|Location Map ( geo)|
|From:||St Erth (SW543360)|
|To:||St Ives (SW517404)|
|Distance:||3.9 miles (6.3 km)|
|Meets:||A30, B3301, B3306|
|Former Number(s):||B3307, B3306|
|Route outline (key)|
The A3074 is a short A-road in west Cornwall, running close by the railway line from St Erth to St Ives made famous by Flanders & Swann.
St Erth - St Ives
The first junction is in a couple of hundred yards and, although the two mini-roundabouts are not directly together, they are marked on the same Advance Direction Sign. The first right turn is actually another branch of the B3301, but it is marked on the ADS only as "Park & Ride to St Ives"; this is at Lelant Saltings Station. The left fork at the second roundabout is marked "St Ives (B3311)" and suggests that route is for "day visitors" and also HGVs and coaches. This is all part of a scheme to keep drivers away from the narrow St Ives streets. The right fork at the second roundabout is at least marked for St Ives and the A3074.
The 30 mph limit starts for the village of Lelant immediately, which the road then enters. There is a left-hand bend and a hill and the road climbs away from the village.
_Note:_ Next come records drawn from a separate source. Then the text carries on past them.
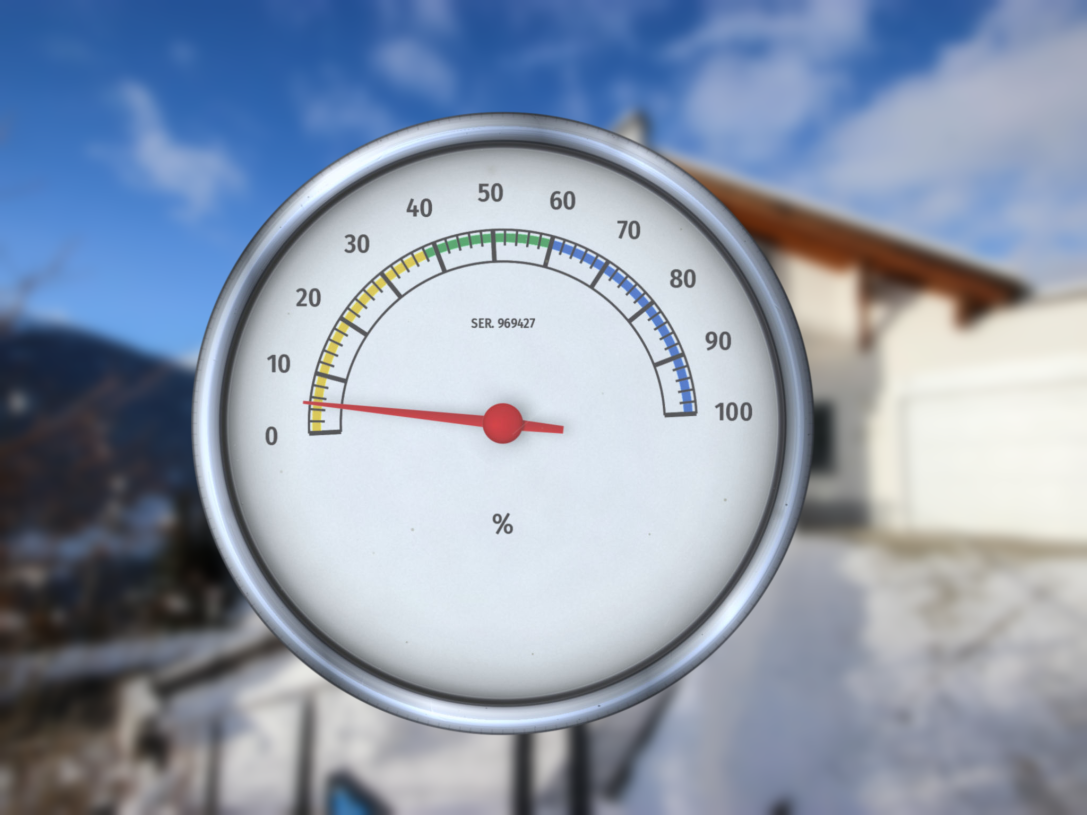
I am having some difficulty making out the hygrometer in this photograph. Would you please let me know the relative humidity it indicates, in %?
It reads 5 %
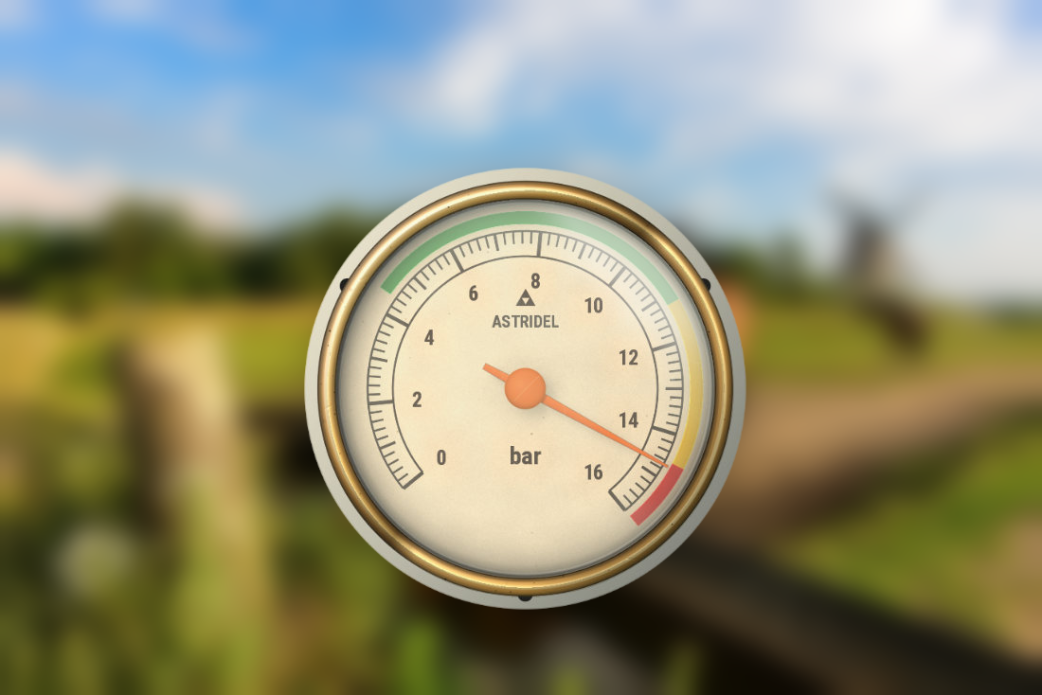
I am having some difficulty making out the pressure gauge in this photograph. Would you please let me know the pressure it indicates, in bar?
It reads 14.7 bar
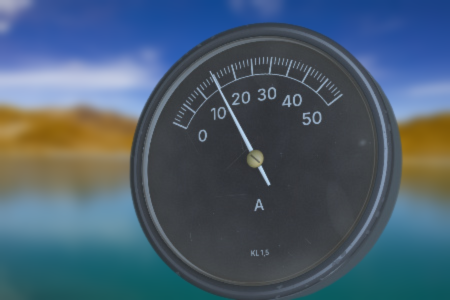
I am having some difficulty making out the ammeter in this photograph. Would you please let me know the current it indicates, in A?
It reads 15 A
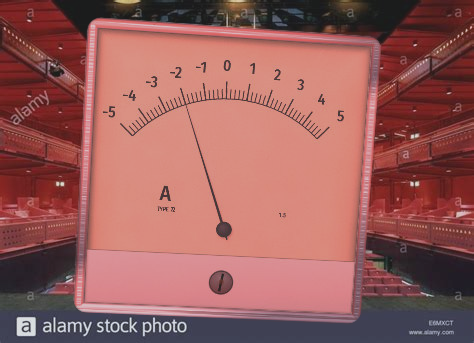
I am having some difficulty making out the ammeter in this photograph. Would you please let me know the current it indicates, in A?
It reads -2 A
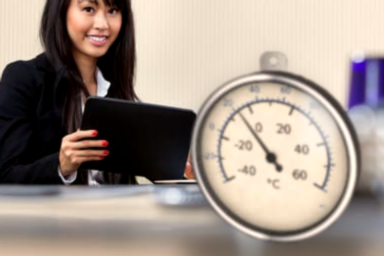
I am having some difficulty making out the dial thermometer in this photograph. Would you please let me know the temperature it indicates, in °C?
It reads -5 °C
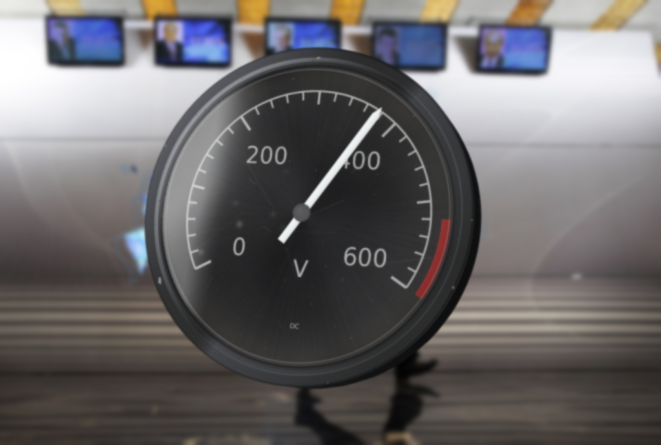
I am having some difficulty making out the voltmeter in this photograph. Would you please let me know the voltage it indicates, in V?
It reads 380 V
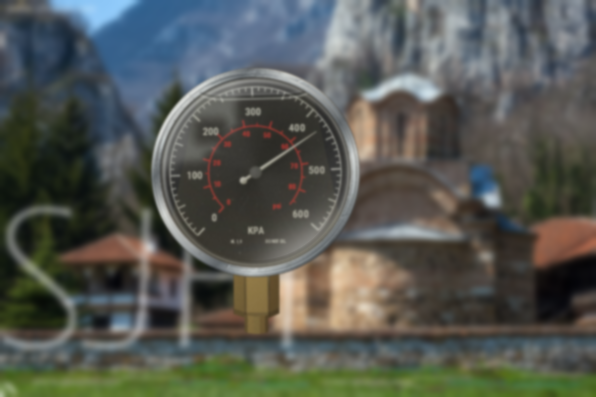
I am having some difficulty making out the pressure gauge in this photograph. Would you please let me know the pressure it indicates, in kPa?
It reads 430 kPa
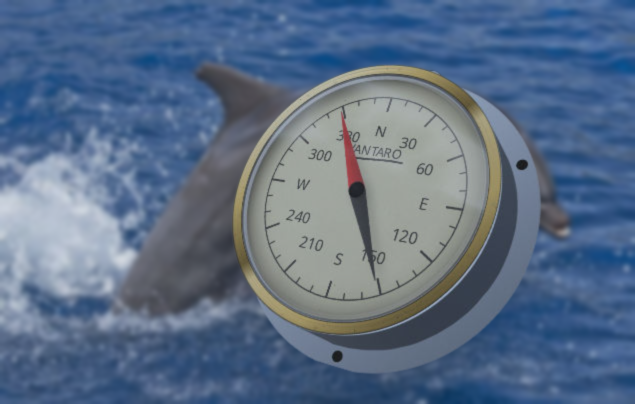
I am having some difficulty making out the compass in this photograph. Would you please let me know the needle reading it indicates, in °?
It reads 330 °
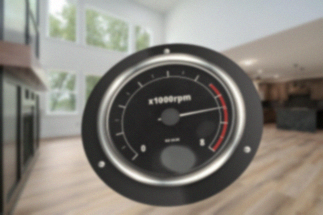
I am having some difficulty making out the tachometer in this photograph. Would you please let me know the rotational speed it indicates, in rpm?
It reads 6500 rpm
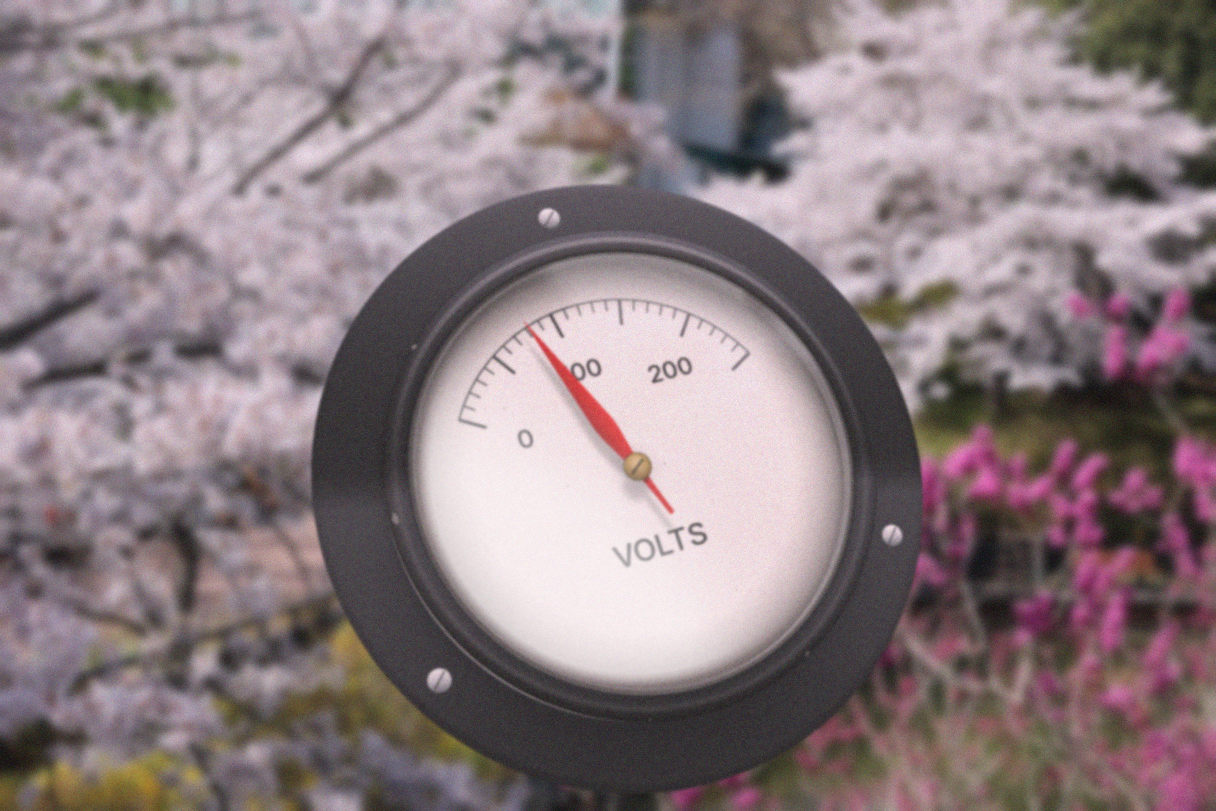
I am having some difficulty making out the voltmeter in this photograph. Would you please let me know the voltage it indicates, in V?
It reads 80 V
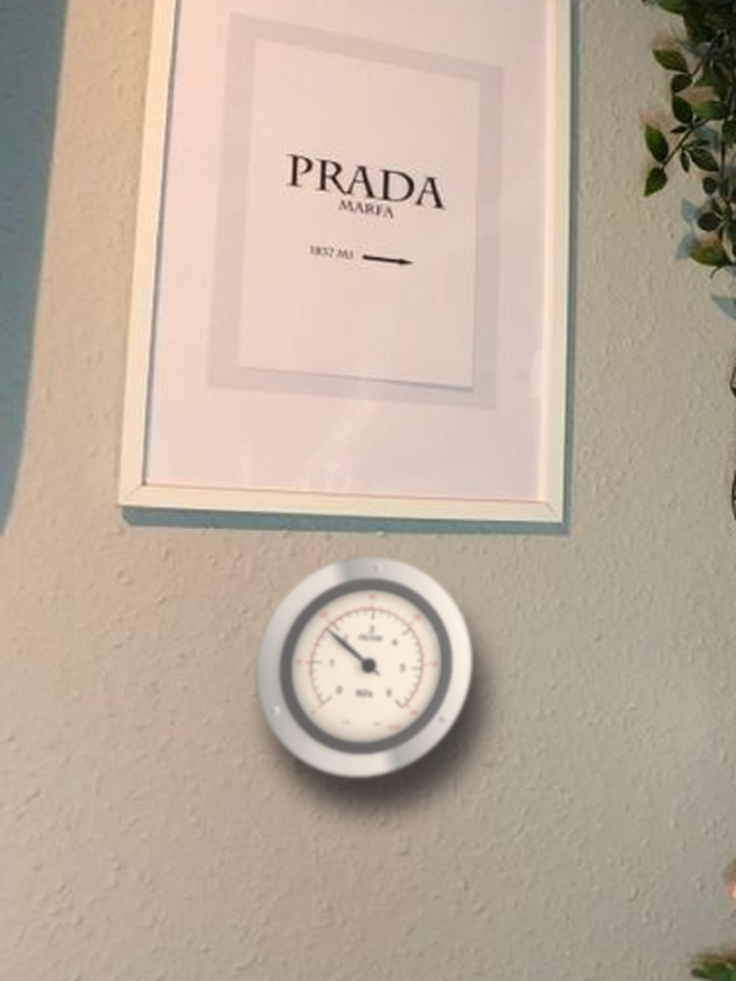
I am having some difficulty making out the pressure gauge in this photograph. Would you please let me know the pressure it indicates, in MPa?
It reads 1.8 MPa
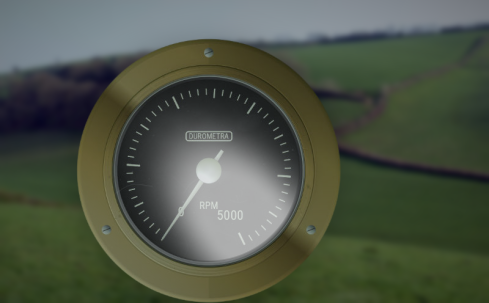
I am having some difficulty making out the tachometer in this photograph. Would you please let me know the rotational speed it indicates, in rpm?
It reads 0 rpm
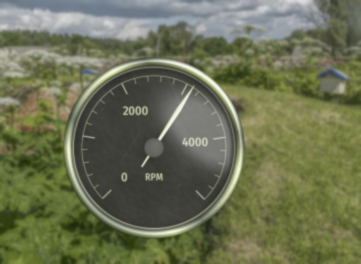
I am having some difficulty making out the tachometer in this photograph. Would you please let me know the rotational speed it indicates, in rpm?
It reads 3100 rpm
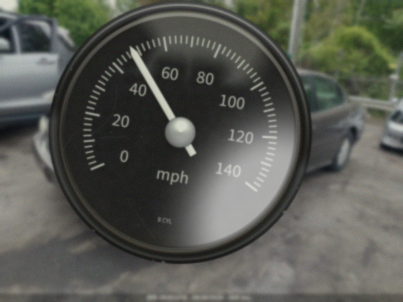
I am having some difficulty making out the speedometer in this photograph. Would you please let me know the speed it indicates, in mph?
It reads 48 mph
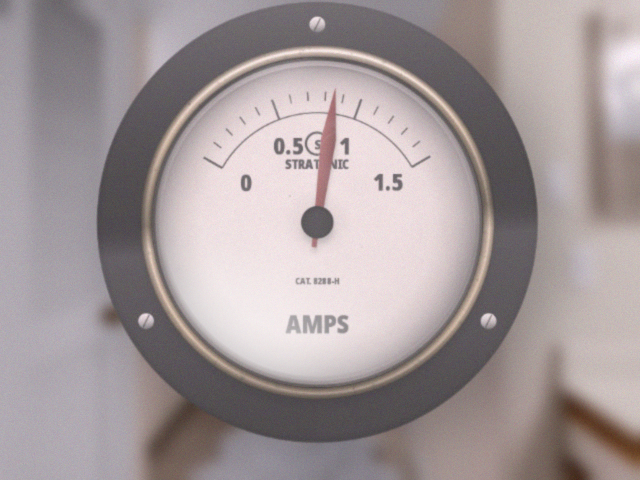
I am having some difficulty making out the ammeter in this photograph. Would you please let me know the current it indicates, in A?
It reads 0.85 A
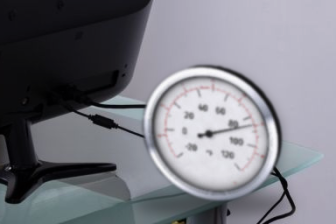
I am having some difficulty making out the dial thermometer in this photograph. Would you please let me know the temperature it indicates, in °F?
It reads 85 °F
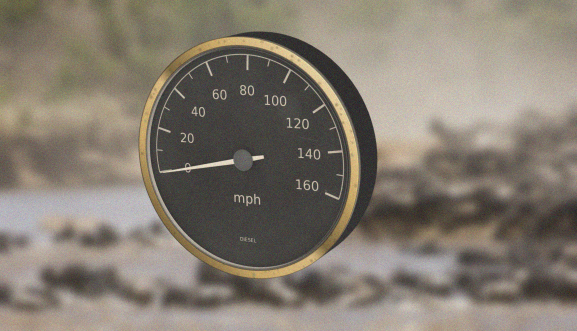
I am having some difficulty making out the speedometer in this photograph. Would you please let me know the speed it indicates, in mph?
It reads 0 mph
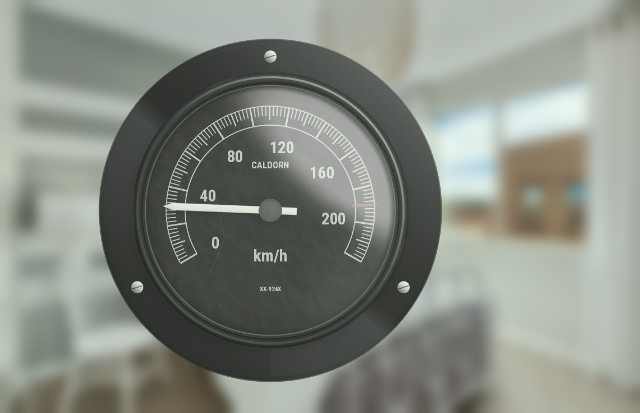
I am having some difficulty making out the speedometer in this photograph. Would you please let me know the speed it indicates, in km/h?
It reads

The speed limit changes to 40 mph and after a short while the hamlet of Longstone and then the seaside resort of Carbis Bay, return the limit to 30mph. There is a mini-roundabout for the Carbis Bay Tesco.
Ribbon development has ensured that there is not really a gap between Carbis Bay and St Ives, but at last vehicle occupants can actually now see the sea. After a glimpse there is actually a rather good view down to St Ives Harbour on the front right.
In a further attempt to keep people away from the town centre, the road has been re-engineered and the mainline of the road now bears left along Albert Road to the edge-of-town car parks. A3074 traffic must TOTSO right and pass a sign prohibiting motor vehicles during the daytime except for access. The road drops down a hill into the town, passes above the station and then becomes narrow, losing its centre line. It ends at a staggered crossroads in the town centre with both the left turn and forward directions being the B3306. There are actually road signs here directing traffic out of town.
If you go in the summer months, the four-mile route will seem a lot longer because of the slow going.
Except for the southernmost section which was numbered B3307, the whole route used to be an extension of the B3306. It was changed to the current designation in one of the very early re-numberings in the 1920s. The B3306 was, in recompense, given a small extra route through the town to the harbour which used to be the B3308, although this change could have taken place later.